Leaving the pictures aside, repeat every line below exactly.

··· RECORD SET ···

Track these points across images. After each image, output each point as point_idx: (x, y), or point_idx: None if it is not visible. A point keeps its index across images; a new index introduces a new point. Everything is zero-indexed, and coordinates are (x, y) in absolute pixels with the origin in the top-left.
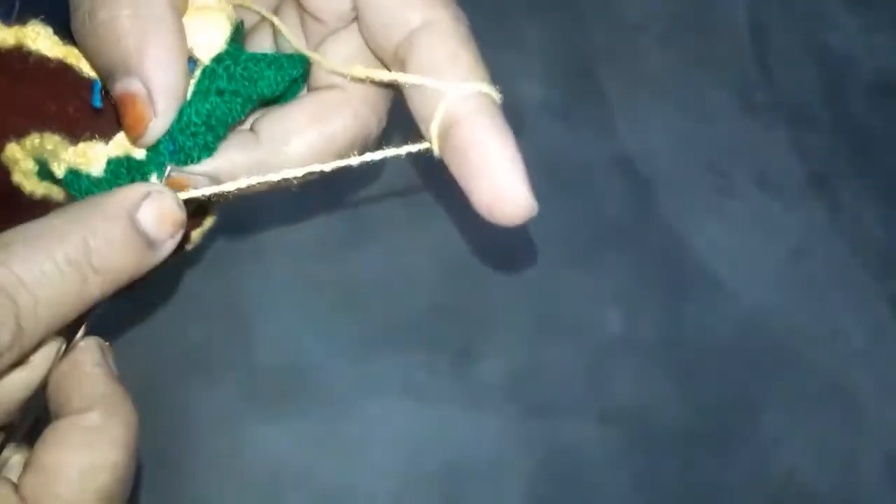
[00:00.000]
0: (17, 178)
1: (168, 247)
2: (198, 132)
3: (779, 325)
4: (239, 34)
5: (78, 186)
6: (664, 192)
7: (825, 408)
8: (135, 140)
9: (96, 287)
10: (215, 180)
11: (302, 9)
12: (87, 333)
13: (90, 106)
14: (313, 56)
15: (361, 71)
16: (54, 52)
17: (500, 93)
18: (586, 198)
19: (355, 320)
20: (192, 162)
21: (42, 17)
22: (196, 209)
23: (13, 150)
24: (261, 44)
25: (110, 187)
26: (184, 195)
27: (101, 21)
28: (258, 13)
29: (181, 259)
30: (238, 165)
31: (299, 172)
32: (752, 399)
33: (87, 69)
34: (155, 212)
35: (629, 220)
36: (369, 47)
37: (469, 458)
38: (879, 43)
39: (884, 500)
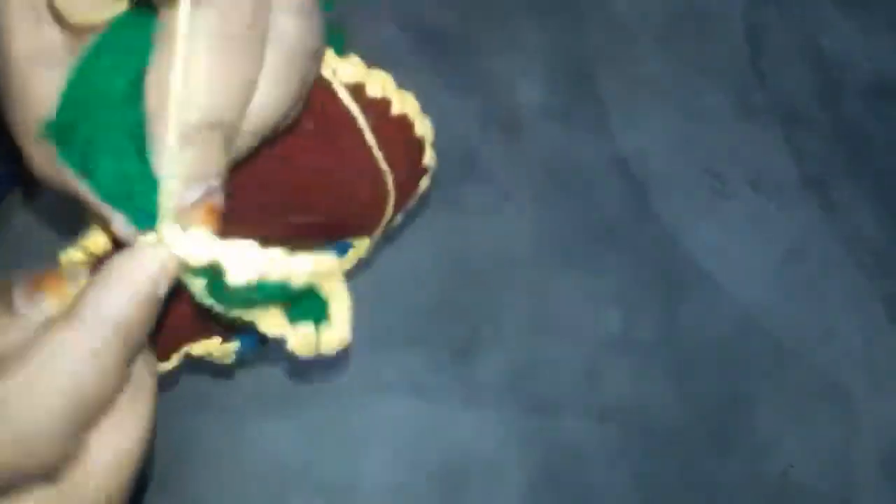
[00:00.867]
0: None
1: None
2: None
3: (774, 325)
4: None
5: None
6: (661, 192)
7: (820, 406)
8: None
9: (137, 347)
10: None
11: None
12: None
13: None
14: None
15: None
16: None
17: (500, 96)
18: (585, 198)
19: (356, 319)
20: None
21: None
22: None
23: None
24: None
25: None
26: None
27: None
28: None
29: None
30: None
31: None
32: (748, 398)
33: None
34: (167, 277)
35: (627, 220)
36: None
37: (469, 455)
38: (875, 45)
39: (879, 497)
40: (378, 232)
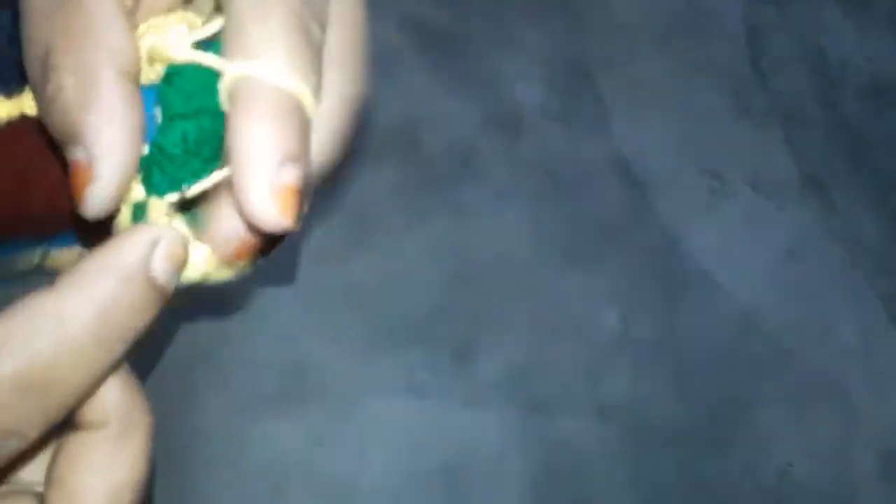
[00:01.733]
0: None
1: (174, 286)
2: (184, 161)
3: (773, 324)
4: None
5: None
6: (660, 193)
7: (819, 405)
8: (82, 207)
9: (118, 357)
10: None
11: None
12: None
13: None
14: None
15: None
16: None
17: (499, 96)
18: (584, 199)
19: (357, 319)
20: (181, 187)
21: None
22: None
23: None
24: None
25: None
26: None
27: (49, 95)
28: None
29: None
30: None
31: None
32: (746, 397)
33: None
34: (166, 258)
35: (626, 221)
36: None
37: (469, 454)
38: (874, 46)
39: (876, 495)
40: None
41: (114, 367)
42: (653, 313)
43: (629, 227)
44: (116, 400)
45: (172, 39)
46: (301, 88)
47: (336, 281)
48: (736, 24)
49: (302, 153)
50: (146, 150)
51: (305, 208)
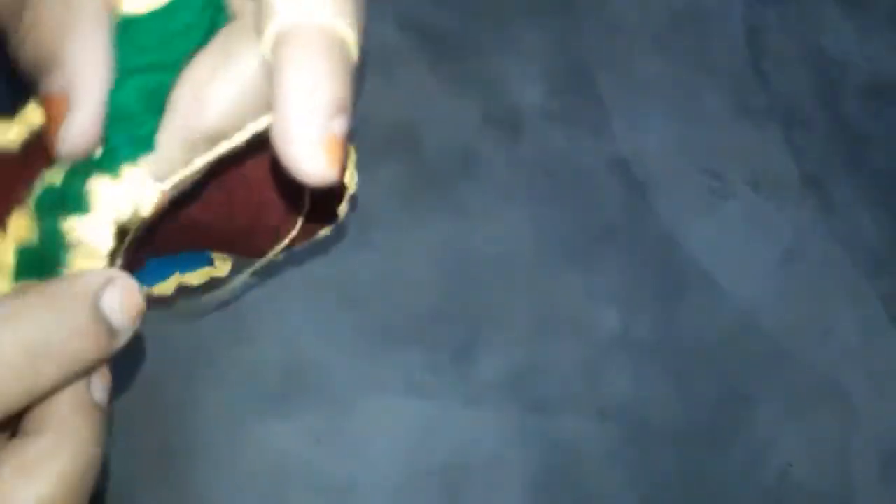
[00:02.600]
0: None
1: (127, 335)
2: (139, 115)
3: (772, 324)
4: None
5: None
6: (660, 193)
7: (819, 405)
8: (59, 144)
9: (48, 379)
10: (159, 175)
11: None
12: None
13: None
14: None
15: None
16: None
17: (499, 96)
18: (584, 199)
19: (357, 319)
20: (149, 149)
21: None
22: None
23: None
24: None
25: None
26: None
27: (27, 25)
28: None
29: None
30: (175, 149)
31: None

···

EXERCISE SOLUTION:
Track these points across images. After each image, output each point as point_idx: (x, y), or point_idx: None if it is not visible. A point keeps its index across images; a new index introduces a new point. Everything is zero-indexed, and coordinates are (x, y) in absolute pixels with the origin in the top-left.
[00:00.000]
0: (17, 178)
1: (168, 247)
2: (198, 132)
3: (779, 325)
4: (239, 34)
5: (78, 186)
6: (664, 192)
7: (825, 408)
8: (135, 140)
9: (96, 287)
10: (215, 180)
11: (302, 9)
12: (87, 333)
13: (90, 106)
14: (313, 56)
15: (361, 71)
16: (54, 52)
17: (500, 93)
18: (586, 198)
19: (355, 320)
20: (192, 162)
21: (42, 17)
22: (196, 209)
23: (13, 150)
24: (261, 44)
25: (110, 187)
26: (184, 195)
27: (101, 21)
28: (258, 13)
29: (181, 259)
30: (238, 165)
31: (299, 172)
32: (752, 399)
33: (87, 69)
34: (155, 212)
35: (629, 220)
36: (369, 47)
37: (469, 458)
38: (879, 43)
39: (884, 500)
[00:00.867]
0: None
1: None
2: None
3: (774, 325)
4: None
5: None
6: (661, 192)
7: (820, 406)
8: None
9: (137, 347)
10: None
11: None
12: None
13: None
14: None
15: None
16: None
17: (500, 96)
18: (585, 198)
19: (356, 319)
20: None
21: None
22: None
23: None
24: None
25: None
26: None
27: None
28: None
29: None
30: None
31: None
32: (748, 398)
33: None
34: (167, 277)
35: (627, 220)
36: None
37: (469, 455)
38: (875, 45)
39: (879, 497)
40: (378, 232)
[00:01.733]
0: None
1: (174, 286)
2: (184, 161)
3: (773, 324)
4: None
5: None
6: (660, 193)
7: (819, 405)
8: (82, 207)
9: (118, 357)
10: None
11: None
12: None
13: None
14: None
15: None
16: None
17: (499, 96)
18: (584, 199)
19: (357, 319)
20: (181, 187)
21: None
22: None
23: None
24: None
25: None
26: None
27: (49, 95)
28: None
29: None
30: None
31: None
32: (746, 397)
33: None
34: (166, 258)
35: (626, 221)
36: None
37: (469, 454)
38: (874, 46)
39: (876, 495)
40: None
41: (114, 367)
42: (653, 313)
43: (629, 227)
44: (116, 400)
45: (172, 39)
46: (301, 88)
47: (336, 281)
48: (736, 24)
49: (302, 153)
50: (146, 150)
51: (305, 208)
[00:02.600]
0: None
1: (127, 335)
2: (139, 115)
3: (772, 324)
4: None
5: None
6: (660, 193)
7: (819, 405)
8: (59, 144)
9: (48, 379)
10: (159, 175)
11: None
12: None
13: None
14: None
15: None
16: None
17: (499, 96)
18: (584, 199)
19: (357, 319)
20: (149, 149)
21: None
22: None
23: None
24: None
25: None
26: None
27: (27, 25)
28: None
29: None
30: (175, 149)
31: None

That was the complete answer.